**WHAT IS NEEDED**.
Word for word, and without a single picture, repeat the entries.
*** Begin section ***
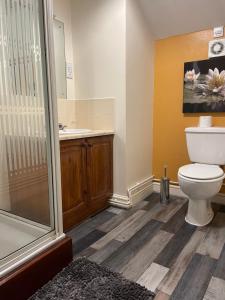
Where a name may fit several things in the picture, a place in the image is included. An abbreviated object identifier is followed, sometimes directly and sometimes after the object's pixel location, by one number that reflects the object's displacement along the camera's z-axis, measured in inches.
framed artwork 85.9
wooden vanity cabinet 68.7
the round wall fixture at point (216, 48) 84.1
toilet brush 93.9
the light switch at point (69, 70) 91.7
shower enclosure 45.8
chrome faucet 82.6
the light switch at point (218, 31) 83.7
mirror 86.1
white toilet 69.7
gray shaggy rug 45.9
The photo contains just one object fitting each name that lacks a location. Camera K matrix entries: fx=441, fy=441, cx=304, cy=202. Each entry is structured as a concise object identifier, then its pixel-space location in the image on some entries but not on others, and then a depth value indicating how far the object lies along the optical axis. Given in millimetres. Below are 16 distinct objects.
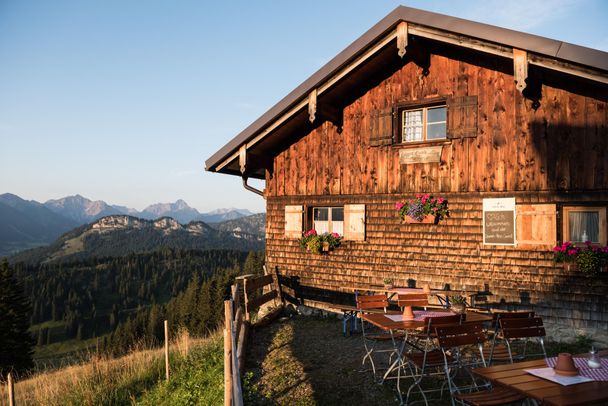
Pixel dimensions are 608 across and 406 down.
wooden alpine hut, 8844
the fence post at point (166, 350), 9242
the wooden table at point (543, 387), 3171
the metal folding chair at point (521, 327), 5109
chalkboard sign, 9562
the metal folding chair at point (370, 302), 7352
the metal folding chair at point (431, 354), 5250
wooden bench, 9066
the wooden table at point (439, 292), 9191
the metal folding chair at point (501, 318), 5222
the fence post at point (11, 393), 8096
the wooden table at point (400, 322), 5672
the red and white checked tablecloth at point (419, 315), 6211
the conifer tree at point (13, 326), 40812
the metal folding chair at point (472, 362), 4016
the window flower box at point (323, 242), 11805
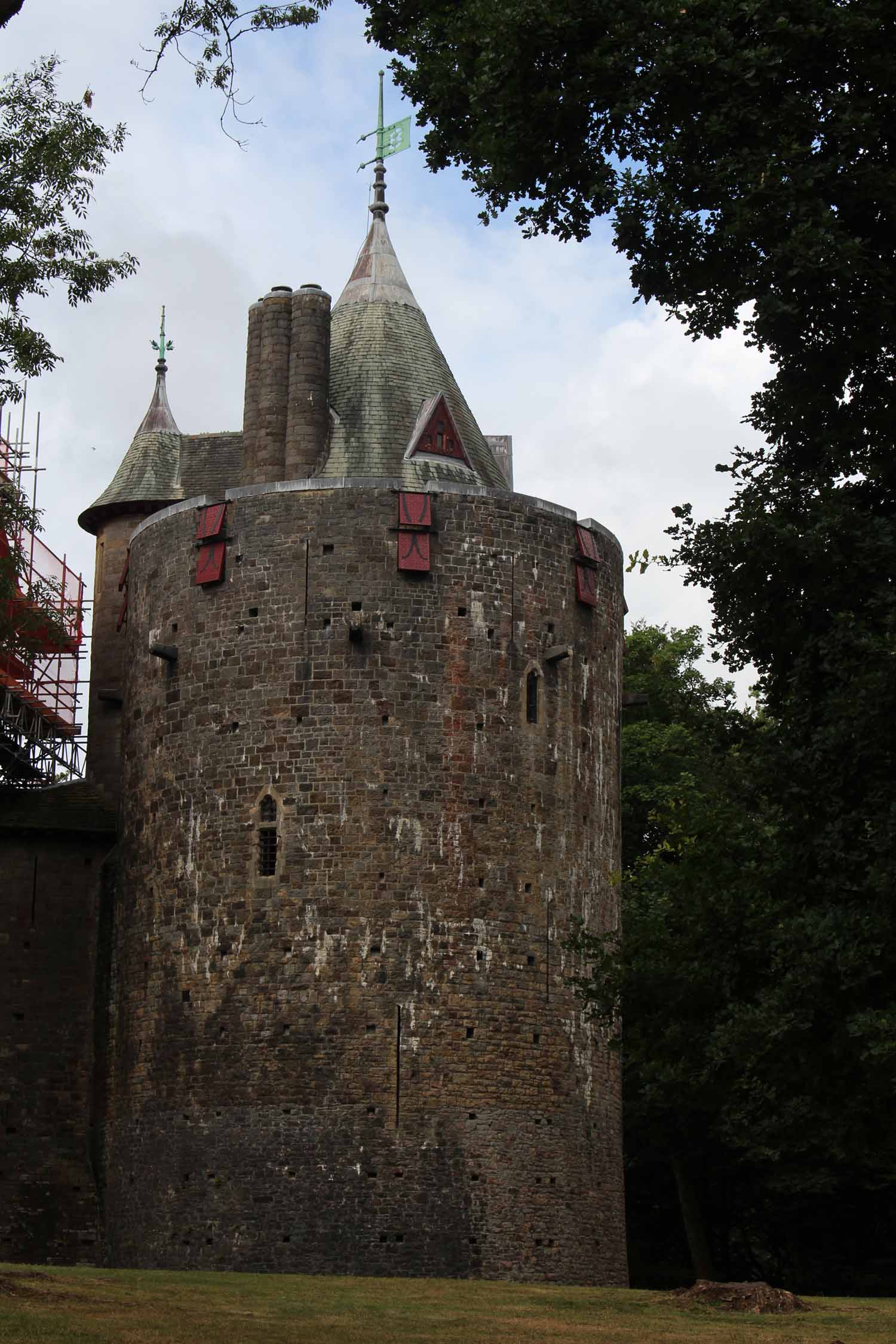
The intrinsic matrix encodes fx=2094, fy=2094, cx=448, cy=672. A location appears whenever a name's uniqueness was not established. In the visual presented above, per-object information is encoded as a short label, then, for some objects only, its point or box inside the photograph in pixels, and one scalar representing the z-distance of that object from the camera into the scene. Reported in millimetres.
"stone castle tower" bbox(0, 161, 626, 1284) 33094
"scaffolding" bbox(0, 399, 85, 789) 41312
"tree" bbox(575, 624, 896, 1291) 22938
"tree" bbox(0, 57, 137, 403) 25766
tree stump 26234
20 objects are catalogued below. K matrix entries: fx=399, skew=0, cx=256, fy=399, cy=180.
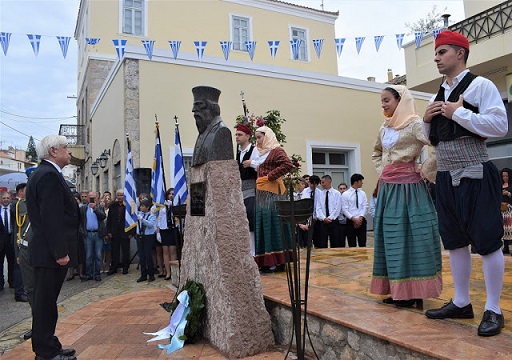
*** End section ***
**SOLUTION TO THE EXERCISE**.
Where a name may fit several things in the picture, a place in the image is included. An abbreviated object identifier is followed, sometimes directly and sometimes after the object's pixel location, by one number that reflects the object's displacement along the camera's z-axis, measured in inches.
framed artwork 85.9
wooden vanity cabinet 68.7
the round wall fixture at point (216, 48) 84.1
toilet brush 93.9
the light switch at point (69, 70) 91.7
shower enclosure 45.8
chrome faucet 82.6
the light switch at point (218, 31) 83.7
mirror 86.1
white toilet 69.7
gray shaggy rug 45.9
The photo contains just one object fitting each name that lacks a location. Camera K matrix entries: fx=441, fy=441, cx=304, cy=202. Each entry is structured as a concise object identifier, then its pixel-space location in the image on some entries but not on others, and then a depth value indicating how far the object lies along the optical axis. Given in millimetres. Below are 16 distinct objects.
Pixel dimensions are 608 across and 406 down.
wooden alpine hut, 8844
the fence post at point (166, 350), 9242
the wooden table at point (543, 387), 3171
the metal folding chair at point (521, 327), 5109
chalkboard sign, 9562
the metal folding chair at point (370, 302), 7352
the metal folding chair at point (431, 354), 5250
wooden bench, 9066
the wooden table at point (439, 292), 9191
the metal folding chair at point (501, 318), 5222
the fence post at point (11, 393), 8096
the wooden table at point (400, 322), 5672
the red and white checked tablecloth at point (419, 315), 6211
the conifer tree at point (13, 326), 40812
the metal folding chair at point (472, 362), 4016
the window flower box at point (323, 242), 11805
The intrinsic matrix encodes fx=2094, fy=2094, cx=448, cy=672. A location appears whenever a name's uniqueness was not established. In the visual presented above, per-object information is encoded as a short label, then, for some objects only, its point or box inside the photograph in pixels, and one scalar representing the z-distance of that object from the camera into the scene. Reported in millimetres.
"stone castle tower" bbox(0, 161, 626, 1284) 33094
"scaffolding" bbox(0, 399, 85, 789) 41312
"tree" bbox(575, 624, 896, 1291) 22938
"tree" bbox(0, 57, 137, 403) 25766
tree stump 26234
20 objects are catalogued below. K matrix entries: fx=399, skew=0, cx=256, fy=399, cy=180.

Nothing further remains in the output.